Now in terms of what i learnt about myself
Where do we start. Tootling round on my own and then with the tour as well my holiday was filled with nothing but kind people. I mean quite literally I didn’t come across one negative, angry or disheartening soul. I did nothing but explore, visit buddhist temples and hang out with good people. With this, it seemed that every negative entity from back home stuck out a mile.
This might be difficult to explain and its still a little confusing in my head but i learnt a lot about not only myself on this trip but other people too.
My life due to lots of different reasons including because of my blog is filled with people struggling. Now i know life is tough for most and we all have our ups and downs but this id say was more struggling than general life ups and downs.

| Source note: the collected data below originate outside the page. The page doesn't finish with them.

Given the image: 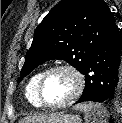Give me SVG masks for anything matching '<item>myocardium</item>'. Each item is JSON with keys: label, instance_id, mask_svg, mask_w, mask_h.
Wrapping results in <instances>:
<instances>
[{"label": "myocardium", "instance_id": "myocardium-1", "mask_svg": "<svg viewBox=\"0 0 122 123\" xmlns=\"http://www.w3.org/2000/svg\"><path fill=\"white\" fill-rule=\"evenodd\" d=\"M60 70L67 71L74 77L75 88H74L72 94L69 97H67L65 100L58 102V103H49L44 99V96H43L44 82L49 74H51L52 72H55V71H60ZM84 86H85V78L79 69H77L75 66L70 65V64H59V65L50 67L43 72V74L41 75V77L39 79L38 85H37V97H38L40 103L45 107L61 108V107L67 106L68 104H70L74 100H76L83 92Z\"/></svg>", "mask_w": 122, "mask_h": 123}]
</instances>
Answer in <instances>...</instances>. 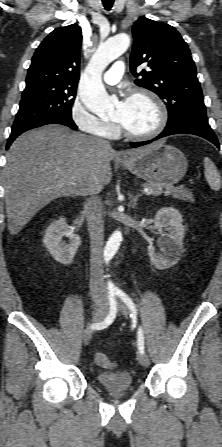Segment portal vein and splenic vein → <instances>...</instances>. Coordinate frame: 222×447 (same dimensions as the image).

I feel my purpose in life is to help people and thats not the problem here. (I mean this blogs whole purpose is to help people, right?) but somehow (I say somehow as if I don’t know how) I’ve been wearing myself thin with the wrong kinds of people.
I was sort of brought up with my grandma telling me that ‘good people do bad things’ Even with my abuse it was a ‘good people do bad things’ sort of situation. And you know what? I believe good people do bad things.

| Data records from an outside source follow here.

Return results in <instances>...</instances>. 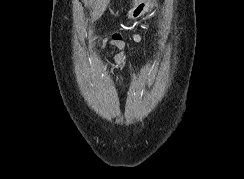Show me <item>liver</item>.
<instances>
[{
  "label": "liver",
  "mask_w": 244,
  "mask_h": 179,
  "mask_svg": "<svg viewBox=\"0 0 244 179\" xmlns=\"http://www.w3.org/2000/svg\"><path fill=\"white\" fill-rule=\"evenodd\" d=\"M109 2L110 0H96L95 10L94 12H91L93 20H96V18H100L101 14L105 12Z\"/></svg>",
  "instance_id": "6515ba94"
}]
</instances>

But now I’m realising i somewhere along the line took that quote a little too far and told myself to forgive everyone and everything because everyone makes mistakes.

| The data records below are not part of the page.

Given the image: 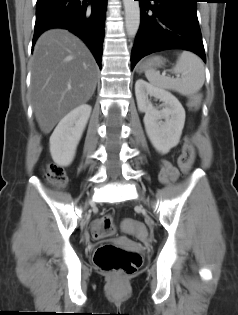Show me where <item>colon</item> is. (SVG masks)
Returning a JSON list of instances; mask_svg holds the SVG:
<instances>
[{"instance_id": "obj_1", "label": "colon", "mask_w": 238, "mask_h": 315, "mask_svg": "<svg viewBox=\"0 0 238 315\" xmlns=\"http://www.w3.org/2000/svg\"><path fill=\"white\" fill-rule=\"evenodd\" d=\"M198 102L197 98L191 100L192 106ZM195 159V148L191 142H187L178 158V166L183 172H188ZM47 179L57 187H64L67 183V175L64 169L56 164H49L45 168ZM123 229L127 233L138 238L146 236V229L140 222L125 220ZM115 232L114 220L111 216H105L96 220L92 225V234L96 239H104ZM94 263L99 270L110 274L116 279H122L134 274L142 264L139 253L128 251L111 244H103L94 254Z\"/></svg>"}]
</instances>
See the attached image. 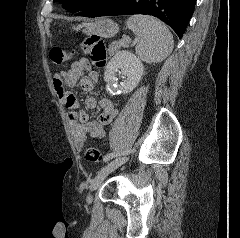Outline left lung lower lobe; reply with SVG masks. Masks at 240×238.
<instances>
[{
	"instance_id": "1",
	"label": "left lung lower lobe",
	"mask_w": 240,
	"mask_h": 238,
	"mask_svg": "<svg viewBox=\"0 0 240 238\" xmlns=\"http://www.w3.org/2000/svg\"><path fill=\"white\" fill-rule=\"evenodd\" d=\"M196 0H93L78 16L100 17L145 14L167 23L182 38Z\"/></svg>"
}]
</instances>
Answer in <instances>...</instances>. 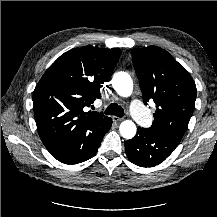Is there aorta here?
<instances>
[{"label":"aorta","mask_w":217,"mask_h":217,"mask_svg":"<svg viewBox=\"0 0 217 217\" xmlns=\"http://www.w3.org/2000/svg\"><path fill=\"white\" fill-rule=\"evenodd\" d=\"M112 86L114 90L122 97H128L133 91V82L131 76L127 72H117L112 78ZM120 134L125 139H132L136 135V125L131 120H125L120 124Z\"/></svg>","instance_id":"762f6f07"}]
</instances>
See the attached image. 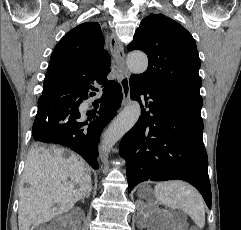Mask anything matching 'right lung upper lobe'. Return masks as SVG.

Honestly,Ive had friends sit me down and ask me what on earth I’m doing when it comes to forgiving bad behaviour.
Without fail id somehow find an excuse of why they’d done it and continue pouring my heart and soul into helping that very person. Though at the time i think i was pretty oblivious to doing such a thing,looking back i can see countless times i have made excuses and excused the behaviour of people i shouldn’t have.
More to the point I’m now realising how forgiving such behaviour, isn’t actually helping them.
Learning that some people cant be helped for me, is heartbreaking. Though I know some people cant be helped I still manage to pour myself into toxic and not nice people in the hope that one morning they may wake up a changed person.I can now see those people that truly are struggling way more clearer now. Theres some sort of purity about them and an innocence and though people that are hurting can act in a harmful and negative way it doesn’t always mean its right and that i should harm myself in trying to help them.
Its a lesson that i think will take a while to sit with me as im use to throwing my all into everyone and everything but when people are starting to make me ill after I’ve worked so hard to have the life i have i think i need to be careful.
I never ever imagined that such a beautiful country could be so inspiring and its got me itching to travel more.
Ive come back with a clearer head than ever and Im super excited to get stuck into a few blog posts that have been planned for a while and talk about my first ever mental health event on my blog!
Have you ever learnt a lesson like this? Do you find yourself helping people you shouldn’t?